:: Short task ::
Lay out every line of the entries from the one containing "text 1) [118, 342, 1122, 372]" down to the one containing "text Proof of", both included, as a JSON list of strings with one string per line and no blank lines. Leave out all other lines.

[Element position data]
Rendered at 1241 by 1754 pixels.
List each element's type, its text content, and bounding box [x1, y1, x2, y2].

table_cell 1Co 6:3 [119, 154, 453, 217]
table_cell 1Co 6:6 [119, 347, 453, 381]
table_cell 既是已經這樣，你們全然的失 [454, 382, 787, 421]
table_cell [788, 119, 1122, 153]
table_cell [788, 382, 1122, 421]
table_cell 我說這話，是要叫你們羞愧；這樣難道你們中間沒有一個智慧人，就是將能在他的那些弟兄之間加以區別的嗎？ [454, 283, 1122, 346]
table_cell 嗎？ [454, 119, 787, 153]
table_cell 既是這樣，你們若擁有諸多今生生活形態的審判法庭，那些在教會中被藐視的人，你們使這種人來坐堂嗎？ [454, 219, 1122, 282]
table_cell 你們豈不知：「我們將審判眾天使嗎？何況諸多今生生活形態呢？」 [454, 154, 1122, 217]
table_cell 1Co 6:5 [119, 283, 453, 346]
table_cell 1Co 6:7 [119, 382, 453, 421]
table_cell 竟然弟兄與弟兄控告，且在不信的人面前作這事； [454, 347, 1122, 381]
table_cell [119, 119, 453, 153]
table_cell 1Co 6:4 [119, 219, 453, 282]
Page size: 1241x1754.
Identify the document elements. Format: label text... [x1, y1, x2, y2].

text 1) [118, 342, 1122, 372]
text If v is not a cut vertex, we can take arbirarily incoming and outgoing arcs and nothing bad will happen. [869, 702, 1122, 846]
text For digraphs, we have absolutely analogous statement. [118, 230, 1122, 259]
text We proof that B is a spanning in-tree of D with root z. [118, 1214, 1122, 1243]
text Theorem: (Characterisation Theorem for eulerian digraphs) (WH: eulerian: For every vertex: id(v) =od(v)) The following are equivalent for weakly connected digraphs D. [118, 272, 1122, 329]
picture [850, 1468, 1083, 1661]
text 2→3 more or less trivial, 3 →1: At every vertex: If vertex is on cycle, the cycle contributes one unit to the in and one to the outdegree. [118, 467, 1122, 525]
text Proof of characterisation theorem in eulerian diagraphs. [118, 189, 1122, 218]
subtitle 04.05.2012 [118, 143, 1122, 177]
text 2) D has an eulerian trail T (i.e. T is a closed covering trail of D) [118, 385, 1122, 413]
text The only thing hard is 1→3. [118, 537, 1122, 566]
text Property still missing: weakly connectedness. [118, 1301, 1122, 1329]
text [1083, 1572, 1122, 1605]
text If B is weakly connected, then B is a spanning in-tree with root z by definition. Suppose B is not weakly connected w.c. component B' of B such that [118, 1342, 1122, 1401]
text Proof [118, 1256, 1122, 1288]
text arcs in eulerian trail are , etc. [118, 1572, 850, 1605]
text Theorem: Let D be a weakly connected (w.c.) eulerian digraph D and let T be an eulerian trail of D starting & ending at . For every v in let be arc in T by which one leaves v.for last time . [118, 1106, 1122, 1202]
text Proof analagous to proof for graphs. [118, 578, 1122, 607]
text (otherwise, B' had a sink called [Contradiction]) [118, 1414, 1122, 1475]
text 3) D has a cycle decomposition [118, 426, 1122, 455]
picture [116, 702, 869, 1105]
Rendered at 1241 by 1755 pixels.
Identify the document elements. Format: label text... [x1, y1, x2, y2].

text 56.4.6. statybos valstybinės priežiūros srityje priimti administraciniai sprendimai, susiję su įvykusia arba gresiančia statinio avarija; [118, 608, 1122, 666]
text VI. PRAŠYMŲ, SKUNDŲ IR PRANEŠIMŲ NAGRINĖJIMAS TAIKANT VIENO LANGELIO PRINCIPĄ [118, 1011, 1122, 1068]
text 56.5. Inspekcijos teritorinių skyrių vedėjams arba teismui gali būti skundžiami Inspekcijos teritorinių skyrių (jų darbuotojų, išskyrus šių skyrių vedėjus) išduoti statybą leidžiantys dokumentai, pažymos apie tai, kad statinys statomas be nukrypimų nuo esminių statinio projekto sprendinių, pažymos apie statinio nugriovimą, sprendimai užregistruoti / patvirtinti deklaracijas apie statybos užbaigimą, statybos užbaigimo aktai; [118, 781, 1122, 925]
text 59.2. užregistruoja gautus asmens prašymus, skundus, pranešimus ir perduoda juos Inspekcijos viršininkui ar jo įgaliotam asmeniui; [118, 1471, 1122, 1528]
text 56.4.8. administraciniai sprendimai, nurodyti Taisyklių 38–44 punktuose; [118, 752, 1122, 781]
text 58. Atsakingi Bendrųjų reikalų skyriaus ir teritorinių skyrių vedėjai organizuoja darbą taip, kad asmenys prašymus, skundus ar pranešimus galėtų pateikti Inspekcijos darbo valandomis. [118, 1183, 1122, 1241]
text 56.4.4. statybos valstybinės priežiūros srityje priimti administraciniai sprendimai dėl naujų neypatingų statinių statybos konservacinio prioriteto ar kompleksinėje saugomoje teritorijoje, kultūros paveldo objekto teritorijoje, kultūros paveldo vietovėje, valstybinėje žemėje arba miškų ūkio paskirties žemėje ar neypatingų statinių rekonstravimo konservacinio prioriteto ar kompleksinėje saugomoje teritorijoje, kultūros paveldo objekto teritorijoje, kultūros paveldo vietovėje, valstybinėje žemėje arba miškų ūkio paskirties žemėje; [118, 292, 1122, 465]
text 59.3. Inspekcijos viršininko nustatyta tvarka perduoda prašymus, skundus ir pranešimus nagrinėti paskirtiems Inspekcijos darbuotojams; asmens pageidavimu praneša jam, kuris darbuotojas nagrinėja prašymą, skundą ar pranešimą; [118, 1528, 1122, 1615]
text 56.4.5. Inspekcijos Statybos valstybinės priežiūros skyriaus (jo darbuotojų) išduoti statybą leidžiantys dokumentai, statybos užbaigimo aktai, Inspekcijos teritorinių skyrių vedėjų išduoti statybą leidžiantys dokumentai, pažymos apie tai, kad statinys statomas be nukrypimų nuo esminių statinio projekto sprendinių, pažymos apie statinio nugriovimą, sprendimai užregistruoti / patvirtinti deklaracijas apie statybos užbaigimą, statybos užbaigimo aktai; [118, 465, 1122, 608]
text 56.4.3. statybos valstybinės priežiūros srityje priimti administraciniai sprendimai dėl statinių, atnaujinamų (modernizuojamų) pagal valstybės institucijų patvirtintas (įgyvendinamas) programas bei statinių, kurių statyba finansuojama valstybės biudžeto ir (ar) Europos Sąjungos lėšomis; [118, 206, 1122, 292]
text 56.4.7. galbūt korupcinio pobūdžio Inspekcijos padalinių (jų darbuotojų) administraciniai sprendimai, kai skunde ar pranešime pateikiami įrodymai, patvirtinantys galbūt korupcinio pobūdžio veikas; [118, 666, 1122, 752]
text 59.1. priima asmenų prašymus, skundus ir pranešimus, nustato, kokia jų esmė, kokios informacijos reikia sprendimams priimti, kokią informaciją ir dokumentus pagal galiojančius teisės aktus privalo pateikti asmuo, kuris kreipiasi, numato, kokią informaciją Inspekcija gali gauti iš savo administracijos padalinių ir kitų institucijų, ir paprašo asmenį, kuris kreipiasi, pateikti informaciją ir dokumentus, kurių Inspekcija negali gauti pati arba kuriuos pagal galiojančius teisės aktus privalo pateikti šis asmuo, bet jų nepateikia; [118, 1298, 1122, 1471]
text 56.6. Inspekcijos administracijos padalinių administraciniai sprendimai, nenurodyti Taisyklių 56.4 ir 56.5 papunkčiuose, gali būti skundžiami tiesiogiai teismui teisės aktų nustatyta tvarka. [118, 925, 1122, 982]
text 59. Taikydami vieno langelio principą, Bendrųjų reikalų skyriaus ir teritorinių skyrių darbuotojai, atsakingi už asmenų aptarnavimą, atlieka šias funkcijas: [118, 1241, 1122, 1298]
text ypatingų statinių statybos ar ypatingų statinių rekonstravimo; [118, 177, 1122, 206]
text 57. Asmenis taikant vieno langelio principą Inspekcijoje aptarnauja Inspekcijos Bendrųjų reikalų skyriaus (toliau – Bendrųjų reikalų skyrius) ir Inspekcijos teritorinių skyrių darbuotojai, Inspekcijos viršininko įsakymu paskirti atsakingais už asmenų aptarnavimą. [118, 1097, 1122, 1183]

:: Exercise output ::
[
  "text 1) [118, 342, 1122, 372]",
  "text If v is not a cut vertex, we can take arbirarily incoming and outgoing arcs and nothing bad will happen. [869, 702, 1122, 846]",
  "text For digraphs, we have absolutely analogous statement. [118, 230, 1122, 259]",
  "text We proof that B is a spanning in-tree of D with root z. [118, 1214, 1122, 1243]",
  "text Theorem: (Characterisation Theorem for eulerian digraphs) (WH: eulerian: For every vertex: id(v) =od(v)) The following are equivalent for weakly connected digraphs D. [118, 272, 1122, 329]",
  "picture [850, 1468, 1083, 1661]",
  "text 2→3 more or less trivial, 3 →1: At every vertex: If vertex is on cycle, the cycle contributes one unit to the in and one to the outdegree. [118, 467, 1122, 525]",
  "text Proof of characterisation theorem in eulerian diagraphs. [118, 189, 1122, 218]"
]